I’ve neer made rum balls, but I wonder if I could makes some sort of truffle candy without rum.

@JLeslie I love french toast. That’s another one I have to be careful with because I’ll make way too much and eat it all.

JLeslie's avatar

@keobooks I make no cholesterol sometimes and use half egg white half egg beaters. It isn’t as good, but a decent substitute. Do you eat yours with sugar, cinnamon sugar, or maple syrup? Please don’t tell me you use that fake syrup stuff.

AmWiser's avatar

@keobooks These Dark Chocolate Truffles are easy and Rumless:D

keobooks's avatar

@JLeslie only pure real maple syrup.My husband uses that fake syrup stuff, though. He has no taste!

@AmWiser THERE We go. YUM!

breedmitch's avatar

Um. Is there a way to make French Toast that’s not from scratch??

JLeslie's avatar

Pork Roast. Marinate roast or tenderloin in soy sauce with a dash of sugar and a lot of sesame seeds, just covering the bottom of the pan, for 45 minutes to an hour in the baking dish you will bake in. Add some sliced mushrooms to the pan just before cooking. Cover, bake at 400 for about 40 minutes, depending on the size of the roast, then remove cover/foil and cook another 10 minutes. Serve wih rice.

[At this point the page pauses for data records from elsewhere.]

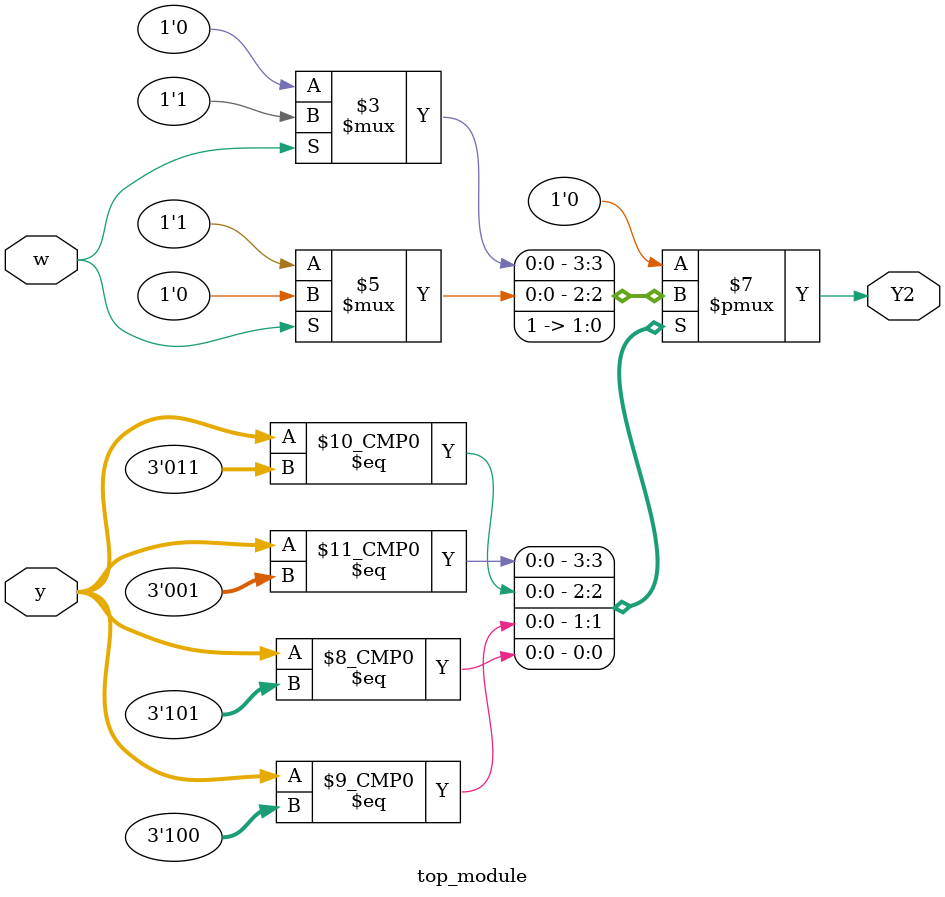
<source format=sv>
module top_module(
    input [3:1] y,
    input w,
    output reg Y2);

    // state encoding
    localparam A = 3'b000;
    localparam B = 3'b001;
    localparam C = 3'b010;
    localparam D = 3'b011;
    localparam E = 3'b100;
    localparam F = 3'b101;

    always @(*) begin
        case (y)
            A: Y2 = 1'b0; // Default value; remains same regardless of the input w
            B: Y2 = (w == 1'b0) ? 1'b0 : 1'b1;
            C: Y2 = 1'b0; // Default value; remains same regardless of the input w
            D: Y2 = (w == 1'b0) ? 1'b1 : 1'b0;
            E: Y2 = 1'b1; // Default value; remains same regardless of the input w
            F: Y2 = 1'b1; // Default value; remains same regardless of the input w
            default: Y2 = 1'b0; // Default case
        endcase
    end

endmodule

</source>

@keobooks I just stopped bringing that fake crap into the house altogether a few years ago, and took my husband to Vermont last year to cure him of it once and for all.

longtresses's avatar

Quick guacamole. Scoop out the flesh, coat with lime juice, powder with garlic powder, onion powder, and salt. Mash to preferred consistency, maybe leave in some chunks. Optional: diced roma tomatoes, cilantro.

Neizvestnaya's avatar

@longtresses: I open up a can of Rotel, drain the liquid and fold the rest into the avocado. Rotel has all the seasoning plus little diced green chilies. It’s totally cheater salsa that doesn’t need refrigeration to be pretty red, firm and fresh smelling.

faye's avatar

Almost everything at one time or another. Bread is one of the easiest that impresses people.

Blueroses's avatar

I use my bread machine all the time, just the dough setting I don’t let it bake in there. I use it for the hard work part of soft pretzels, bagels, dim sum dumpling dough and, of course, bread (which I pull out and shape in a real bread pan. I don’t like the weird square with a hole in the bottom that the machine produces)

Neizvestnaya's avatar

Cured olives from backyard or residential olive trees. Doesn’t matter what color they are, wash them and put lay them out on cookie sheets to cover in sea salt for a few days in the sun until dried up. Wash, let them air dry and put in jars with olive oil and spices. Free olives are great to make to give as gifts or to keep around the house. We sometimes pit them first so we can later puree them and make them in spreads, pastes and crumbles for other foods.

longtresses's avatar

@Neizvestnaya Great suggestion! I’ll try that next time.

BarnacleBill's avatar

A pot of coffee. I rarely get coffee from a coffee shop unless I’m traveling or meeting someone.

everephebe's avatar

Everything.

WestRiverrat's avatar

A walking stick.

crisw's avatar

Oh- another one. sauerkraut. It’s ridiculously easy to make. My first batch is done today; I think I’ll try kimchee next! I keep getting these 5-pound cabbages in my CSA box every week!